Lo que yo quiero contar pasó muy deprisa, y me enteré un poco tarde, justo al otro día. Llegaba del colegio y era la hora del almuerzo. Por la noche, se habían llevado detenidos al Corpas, que era el hermano mayor de Juan Benítez, y a Gustavo Recio que por entonces era novio de mi hermana. Decía la gente que cayó otro más, le llamaban el Largo, apenas si le conocía. Les cogieron por sorpresa fumando porros en el Recodo.
El Recodo era un lugar sombrío, apartado; era apenas una grieta oculta por la maleza, pero muy grande, y más profunda de lo que pudiera parecer a primera vista. Se llegaba a él por un sendero difícil, entre escombros, bordeando la última fila de las casas nuevas, muy cerca del barranco de arcilla que daba nombre al barrio. Junto al Recodo dormían esparcidos los restos del antiguo tejar de los Maqueda, la fábrica de barro y el secadero. Allí íbamos los niños a hablar de cosas importantes; y también, por la noche, iban los mayores para estar tranquilos.

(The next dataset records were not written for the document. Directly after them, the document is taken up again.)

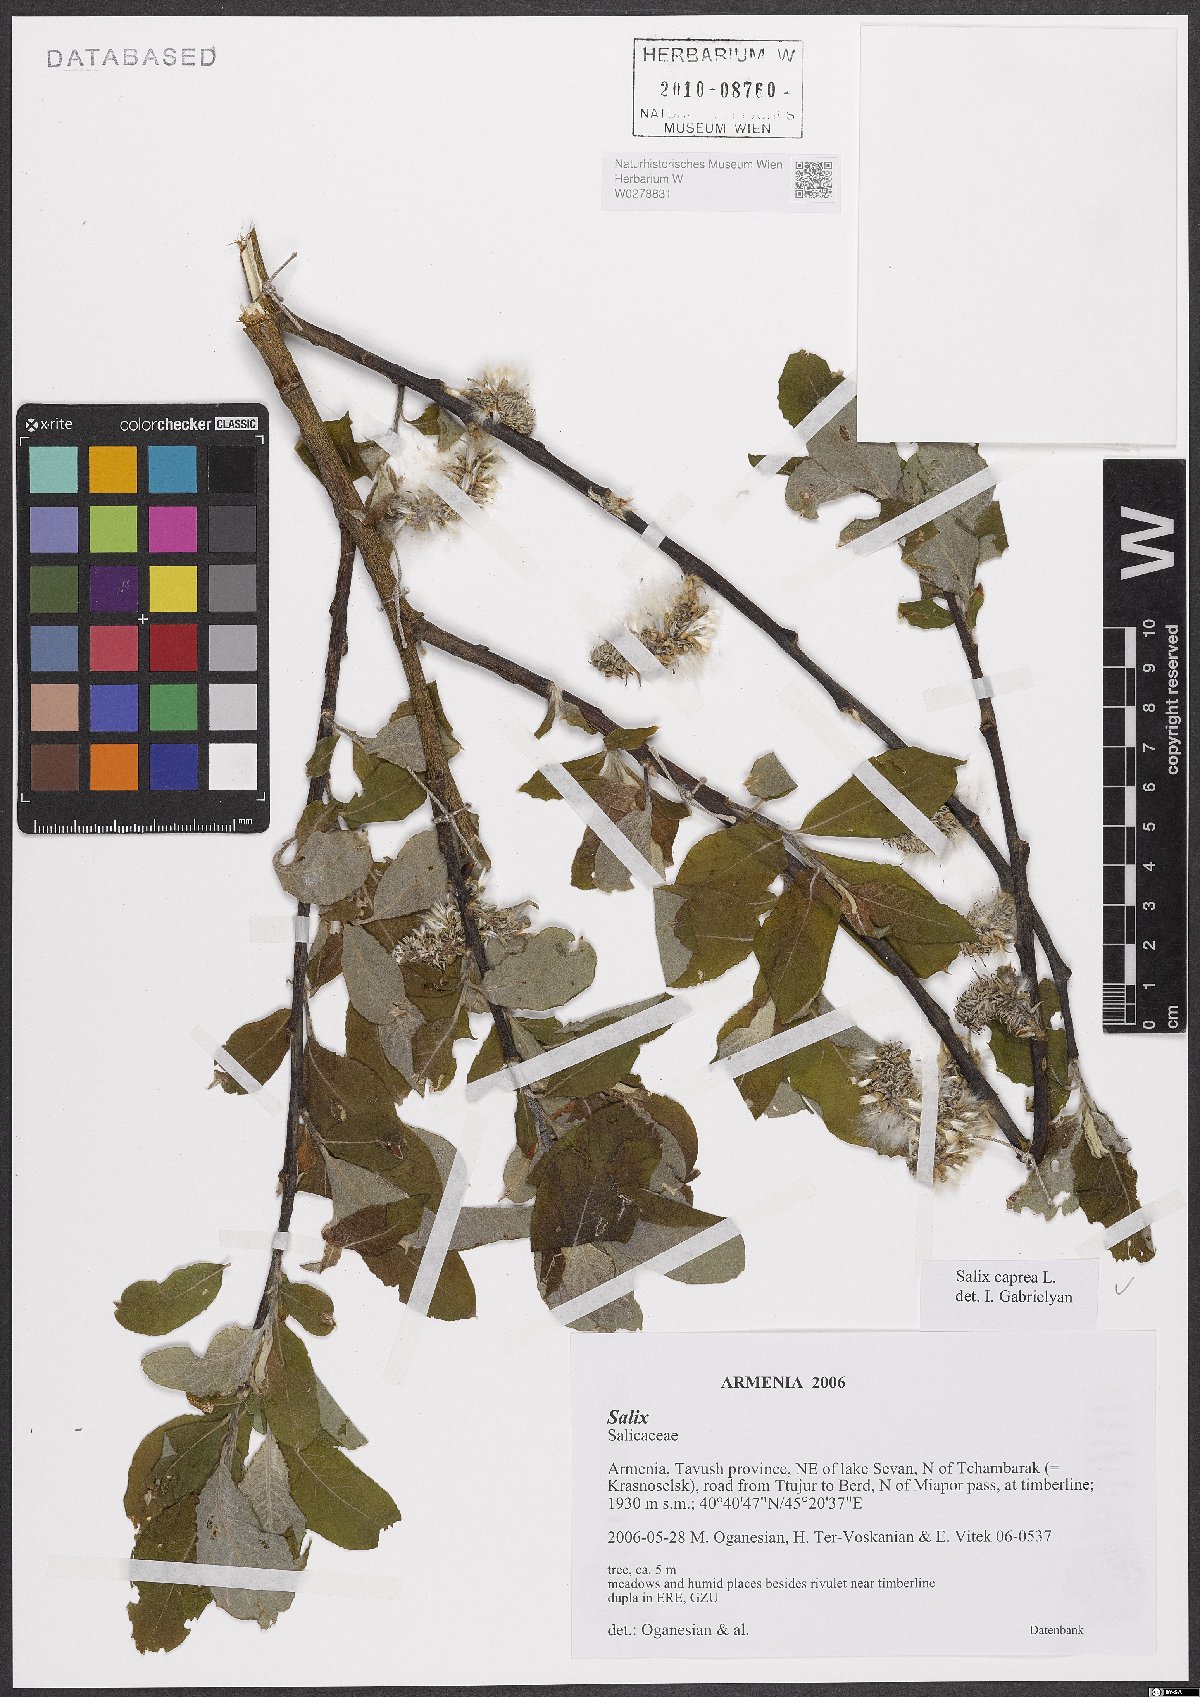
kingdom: Plantae
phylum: Tracheophyta
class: Magnoliopsida
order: Malpighiales
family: Salicaceae
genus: Salix
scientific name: Salix caprea
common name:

A Don Elías todos le referían el asunto del Recodo, pero yo notaba que le hablaban en falso, de un modo que yo no había visto antes. Pretendían parecerle airados, elevando la voz y gesticulando con exageración los brazos. Se obstinaban por agradarle con la alarma de una complicidad fingida, admirando su pronta decisión de alertar a la policía. Todo andaba revuelto por aquel tiempo, cada vez lo entendía menos y cada vez me daba más miedo aquella situación. Mi padre no lo supo nunca, pero una vez, creyendo que yo no estaba, oí a mi madre decirle con rabia que don Elías era un autentico hijo de puta.